ETL Developer - Pyspark
Vista Applied Solutions Group Inc
Job Description
We are looking for a skilled ETL Developer to support a strategic data migration initiative involving the transition from Informatica to PySpark. This is a highly collaborative role requiring strong technical expertise in PySpark and Python, along with excellent communication skills to work across departments for requirements gathering and solution implementation. Key Responsibilities Design, develop, and optimize PySpark data processing workflows for large-scale datasets.
Build and maintain real-time and batch data pipelines leveraging Apache Kafka . Write clean, efficient, and maintainable Python code for data transformation, ETL, and automation. Develop shell scripts and other automation scripts to support data workflows and operational tasks.
Work with relational databases (e.g., PostgreSQL, MySQL, SQL Server, Oracle) to write efficient SQL queries, manage schemas, and optimize performance. Collaborate closely with data engineers, analysts, and platform teams to deliver end‑to‑end data solutions. Troubleshoot and improve existing pipelines, ensuring performance, reliability, and scalability.
Follow best practices in version control, CI/CD, documentation, and code reviews.
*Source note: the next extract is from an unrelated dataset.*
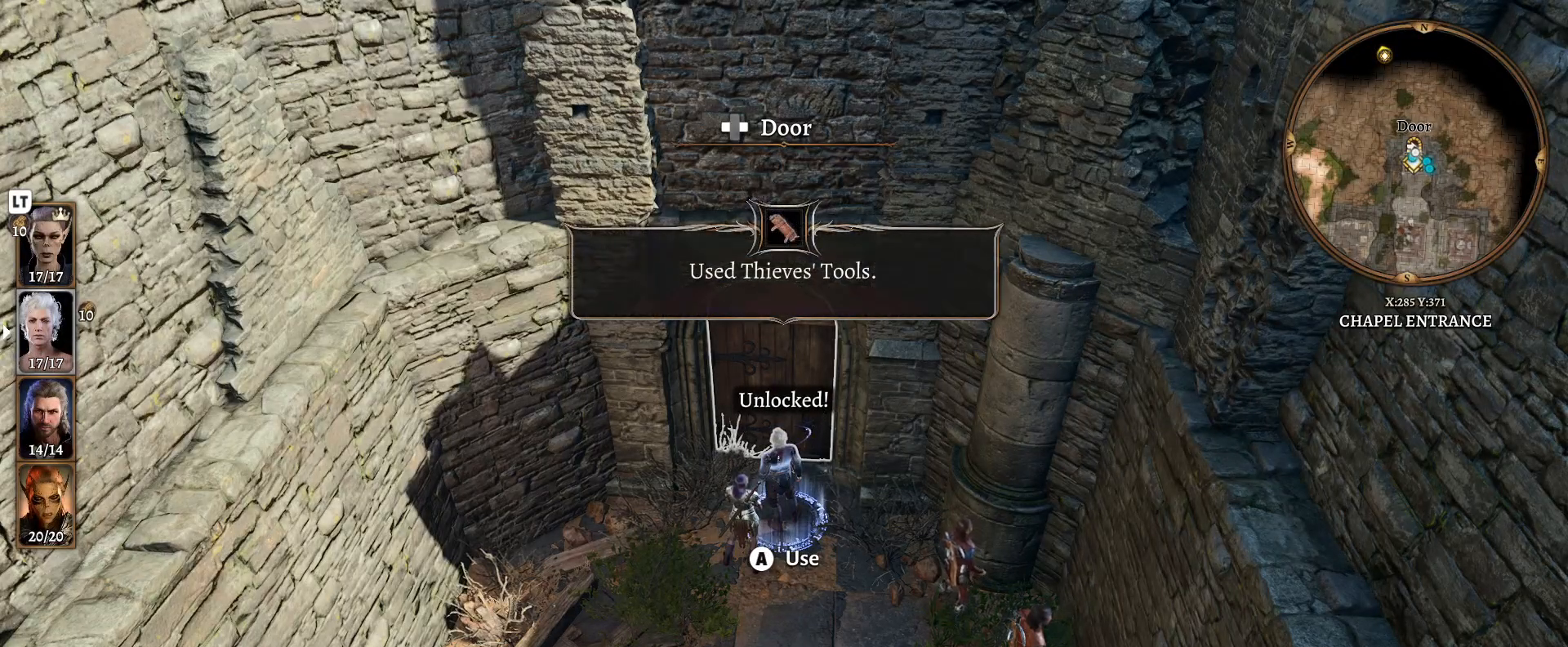
{"buttons": [], "left_stick": "center", "right_stick": "center", "events": []}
Required Qualifications Bachelor's degree in Computer Science or a related technical discipline is required 5+ years of hands‑on development experience in data engineering or backend engineering roles. Strong proficiency in: PySpark (RDDs, DataFrames, Spark SQL, performance tuning) Scripting (Bash, Shell, or similar) Experience working with relational databases and writing optimized SQL queries.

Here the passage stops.